Das muss auch das Rezept für Europa sein, wenn es seine geopolitische Position behaupten will. «Für beide Seiten steht viel auf dem Spiel.» Mit diesen Worten wandte sich EU-Kommissionspräsidentin Ursula von der Leyen (66) an die neue US-Regierung. Stärke gegen aussen, Einigkeit gegen innen, das ist nun von der EU gefordert – eine Herkulesaufgabe, wie in Davos immer mal wieder zu hören war.
Die Sorge um die Zukunft der Ukraine und Europas waren zentrale Elemente des Auftritts von Wolodimir Selenski (46) am WEF: «Wir müssen uns als starker, unabhängiger Player etablieren, ohne die ganze Zeit nach Washington zu schielen», forderte der ukrainische Präsident. Europa drohe endgültig in die Bedeutungslosigkeit abzudriften, es gäbe nur ein Rezept, um den alten Kontinent beim Anbruch der neuen Trump-Ära zu retten: Stärke zeigen.
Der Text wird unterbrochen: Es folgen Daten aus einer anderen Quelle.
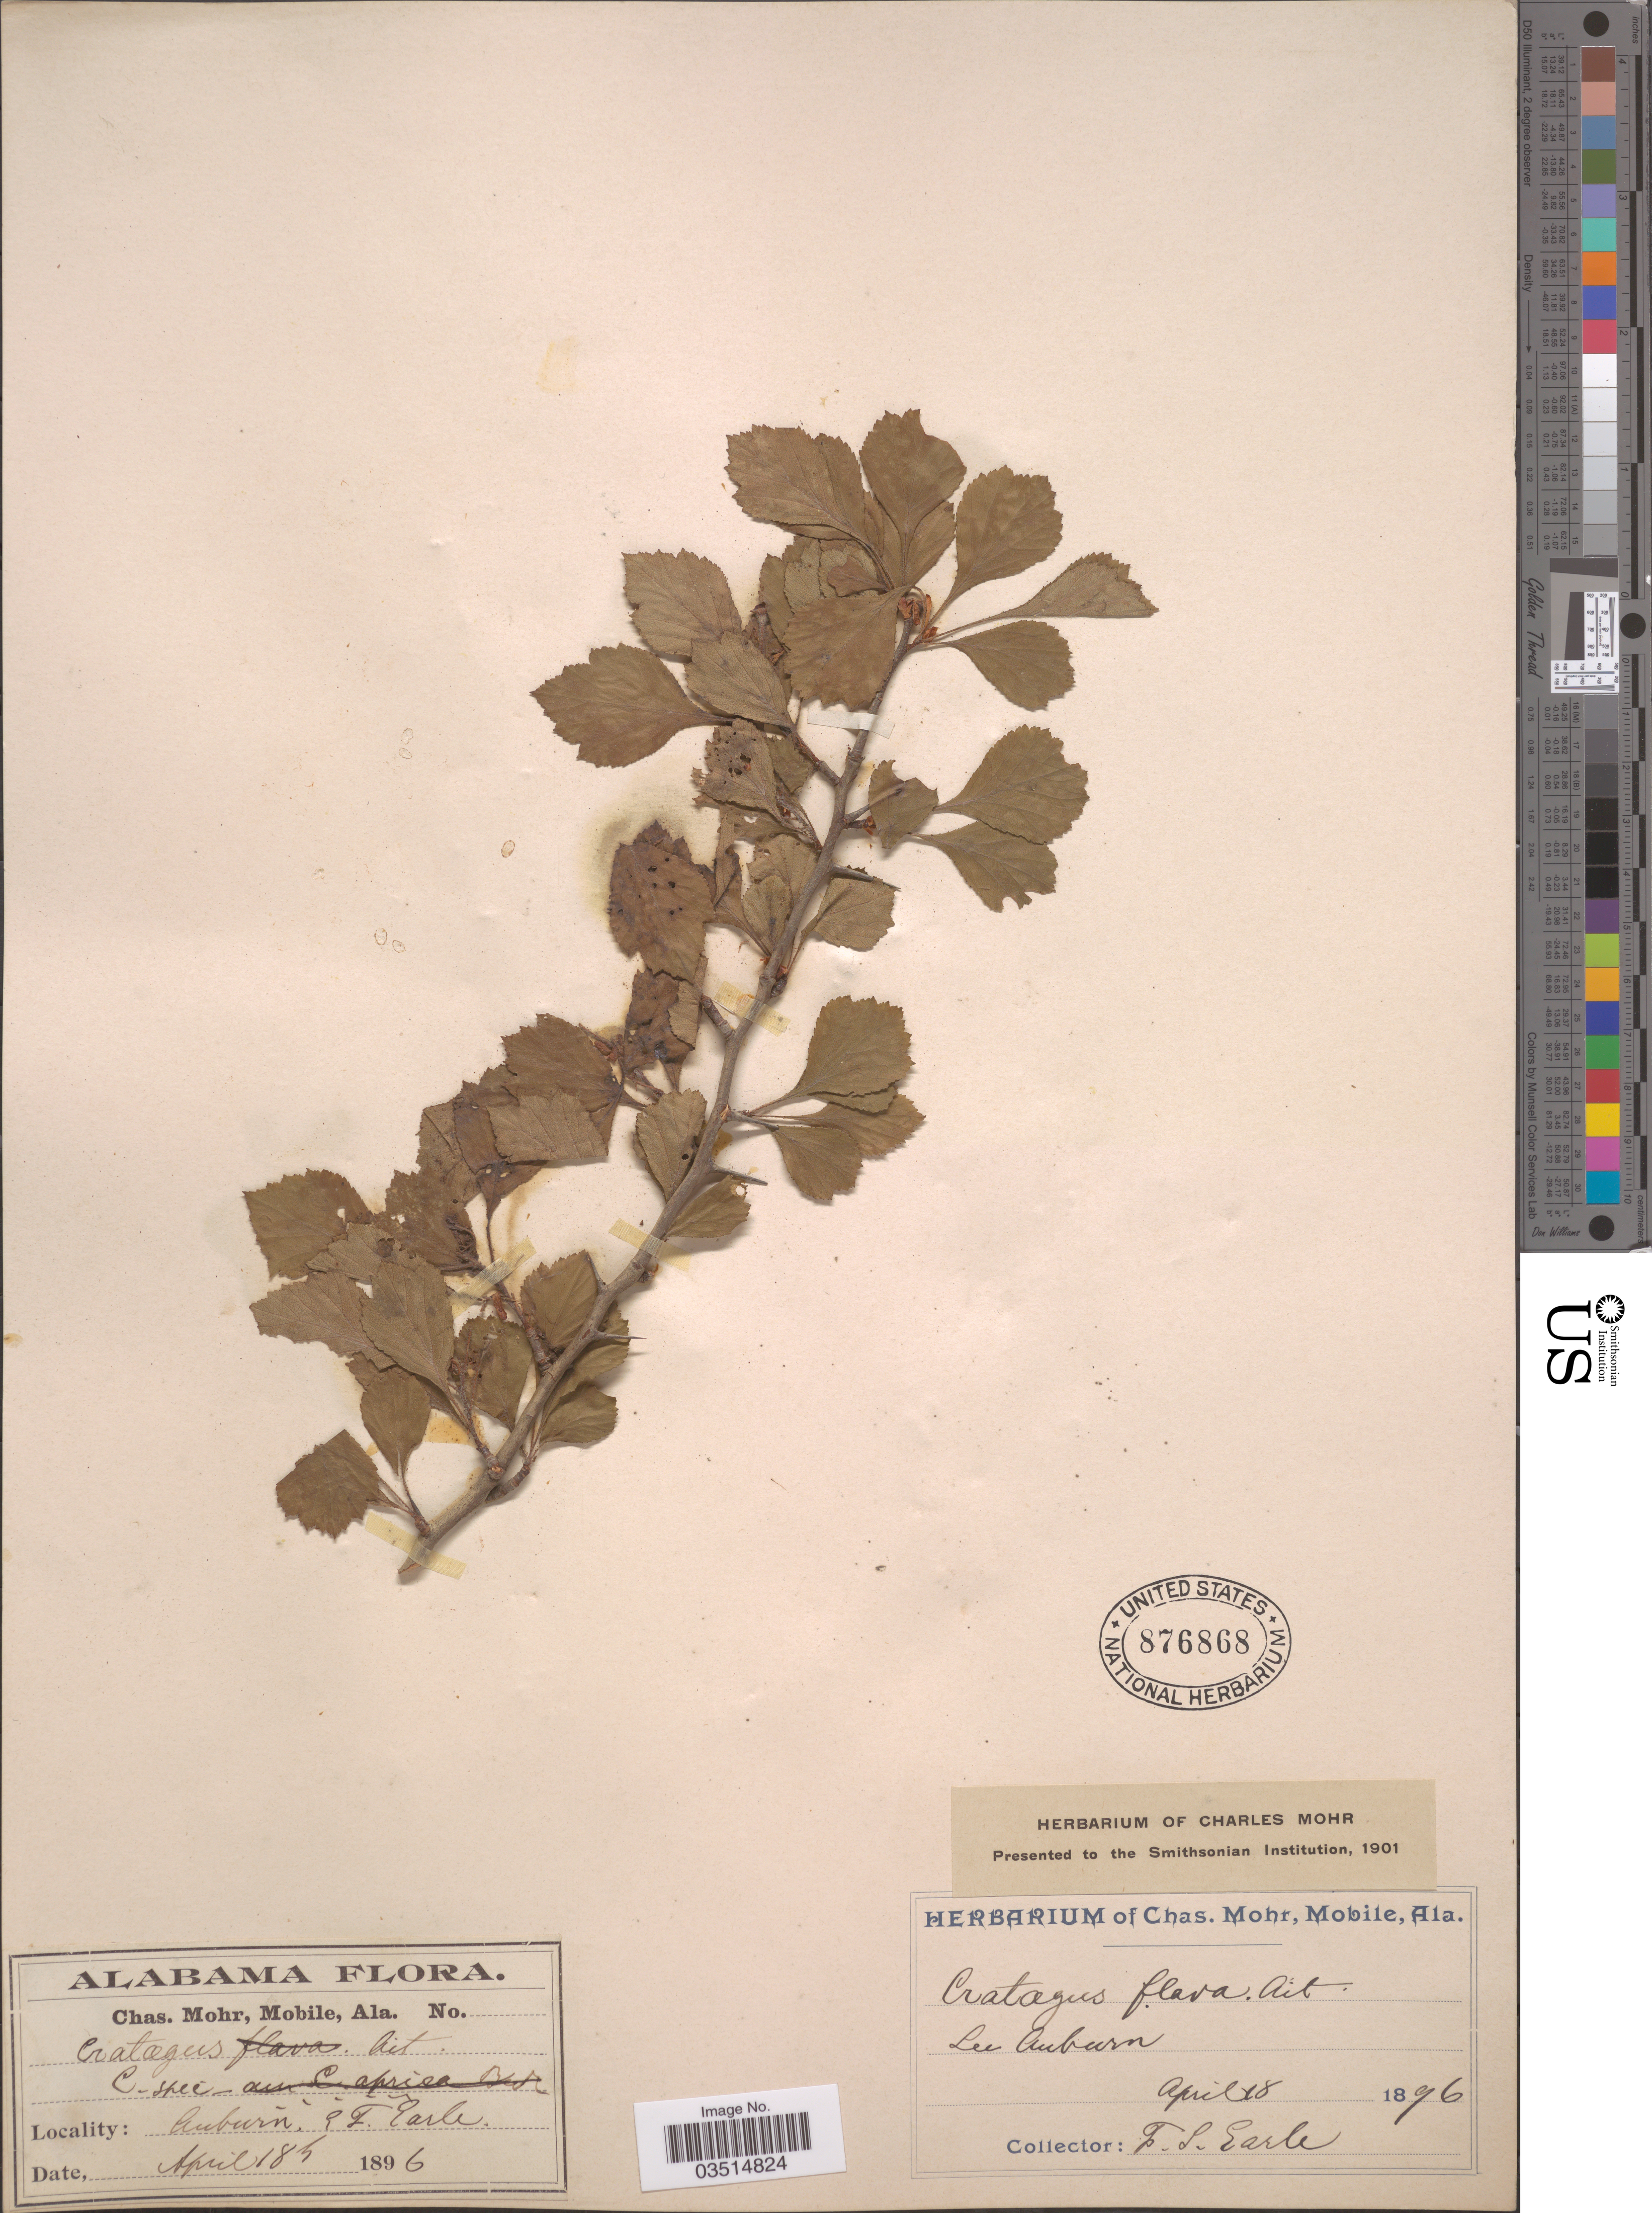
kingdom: Plantae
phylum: Tracheophyta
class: Magnoliopsida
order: Rosales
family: Rosaceae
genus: Crataegus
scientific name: Crataegus flava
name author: Aiton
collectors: F. S. Earle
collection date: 1896-04-18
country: United States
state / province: Alabama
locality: Lee Auburn.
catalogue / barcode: US 876868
Das Wirtschaftstreffen drehte sich um Politik
Und die Schweiz? Die hat sich kleiner gemacht, als sie eh schon ist. In vielen Auftritten der sechs Bundesrätinnen und -räte schwang die bange Frage mit: «Was macht Amerika?» Immerhin: Die Schweiz kehrt mit zwei neuen Freihandelsabkommen im Gepäck aus Davos zurück: eines mit dem Kosovo und eines mit Thailand.
Das Weltwirtschaftsforum ist dieses Jahr noch politischer geworden. Der Krieg in der Ukraine und die Rückkehr von Trump prägten das Treffen. Der Klimawandel rutschte auf der Agenda weit nach unten, Künstliche Intelligenz wurde mehr als nützliches Instrument denn als Bedrohung für Jobs verhandelt. Vorträge zu diesen Themen fanden vor halbleeren Rängen statt.
Backlash bei Klima und Diversität
Insgeheim freuten sich viele Topmanager in Davos, dass das Pendel auf die andere Seite schwingt, es sich dank des Drucks aus Washington wieder freier wirtschaften lässt – mit weniger Bürokratie und Regulierungen. Die Gewinne sollen sprudeln, befreit von den vermeintlichen Fesseln der Diversitäts- und Nachhaltigkeitsprogramme.
Andererseits werden diese Themen nicht verschwinden, zu tief sind sie in den Köpfen der Mitarbeitenden verankert. Wer auf Gleichstellung verzichtet, wird Schwierigkeiten haben, die benötigten Fach- und Führungskräfte zu finden. Unterm Strich lohnt sich nachhaltiges Geschäften für die allermeisten Firmen.
Die Attacken von Milei und Trump auf «Wokeismus» und Klimawandel haben gezeigt: Es ist ein Zeitalter der starken Männer angebrochen. Wer da mithalten will, muss ebenfalls Stärke zeigen – intelligente Stärke. Nur so sind die Populisten mit ihren eigenen Waffen zu schlagen. Die Zeit multilateraler Lösungen für globale Probleme scheint abgelaufen, das Motto «Wir zuerst» war in Davos weit verbreitet.
Das Credo des WEF lautet: Den Zustand der Welt verbessern. Dazu hat das diesjährige Jahrestreffen keinen Beitrag geleistet. Bleibt zu hoffen, dass sich die geo- und klimapolitische Lage bis zum nächsten Jahrestreffen wenigstens nicht dramatisch verschlechtert.